Kuwaiti MP: UK Embassy Move to Al-Quds Risks GCC Trade Deal

KUWAIT (Dispatches) – Osama al-Shaheen, a member of the Kuwaiti parliament, has urged British Prime Minister Liz Truss not to move the British embassy in the Israeli-occupied territories from Tel Aviv to Al-Quds.
In an interview with Middle East Eye, he warned that such a move could scupper the free trade agreement between the UK and the six countries of the Persian Gulf Cooperation Council (which includes Kuwait) due to be signed by the end of the year.
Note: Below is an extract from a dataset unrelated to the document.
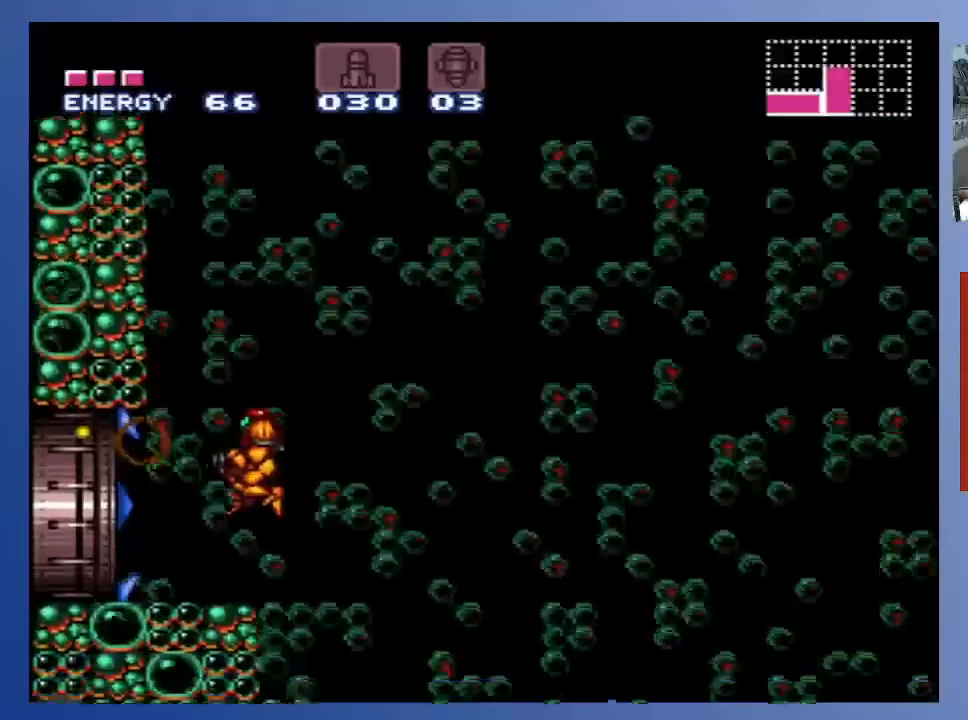
{"buttons": ["DPAD_LEFT"], "left_stick": "center", "right_stick": "center", "events": [[33, "X", "up"], [83, "A", "up"]]}
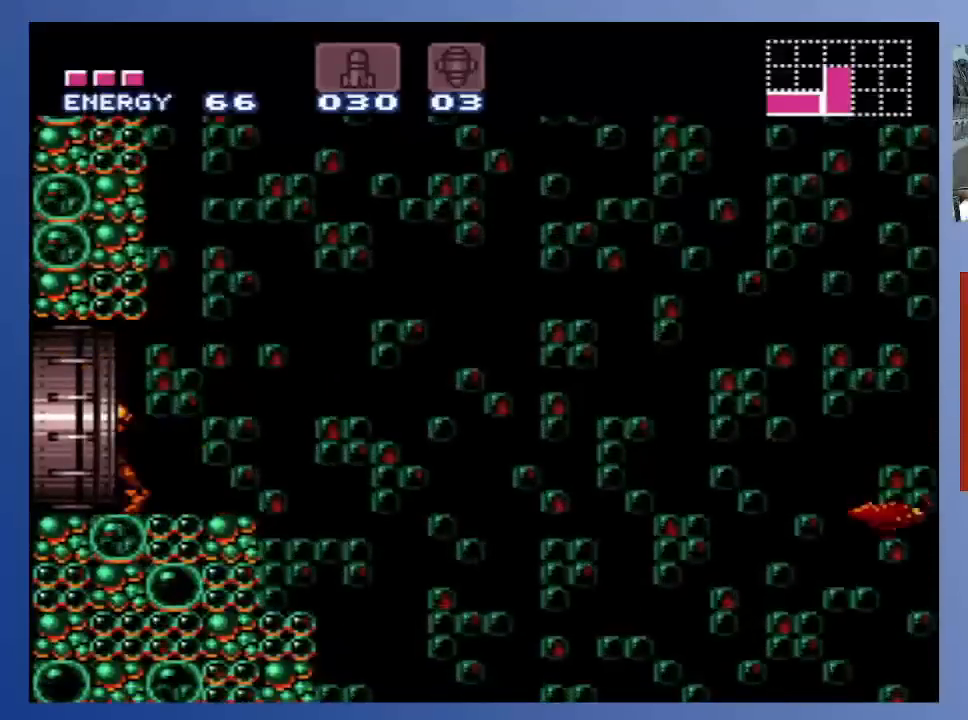
{"buttons": ["DPAD_LEFT"], "left_stick": "center", "right_stick": "center", "events": []}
During a meeting with her Zionist counterpart, Yair Lapid, on the margins of the United Nations General Assembly meetings in September, Truss said that she might move the British embassy to Al-Quds.
A Downing Street spokesperson added that Truss was “reviewing the current location of the embassy in Tel Aviv”.
Britain has long maintained its embassy in the occupied territories in Tel Aviv, even after the Zionist regime declared Al-Quds as its so-called capital, as part of a longstanding policy that the city’s final status should be decided following negotiations.
The Zionist regime occupied Al-Quds’ eastern neighborhoods in the 1967 Middle East war, and Palestinians maintain that East Al-Quds should be the capital of a future Palestinian state.
Shaheen, a prominent MP from the country’s biggest political bloc, the Islamic Constitutional Movement, said Kuwait’s parliament could respond to the move by voting against the UK-GCC free trade agreement. “If an agreement is presented to us, we must look at the positions of the governments of these countries regarding the Arab and Islamic issues when we vote,” he said.
The potential move highlighted “a blatant and continuous bias by the successive British administrations to the Israeli occupation”, he said.
Christian church leaders in Al-Quds warned last week that the British government’s plans would be a “further impediment to advancing the already moribund peace process”.
Muslim leaders in Al-Quds have written to King Charles III condemning the move, which has also been criticized by William Hague, a former leader of the now-ruling Conservative party headed by Truss.
During the Conservative party conference last week, Ahmed Aboul Gheit, the secretary-general of the Arab League, urged British Foreign Secretary James Cleverly during a speech given via video link to “refrain from taking any illegal action”.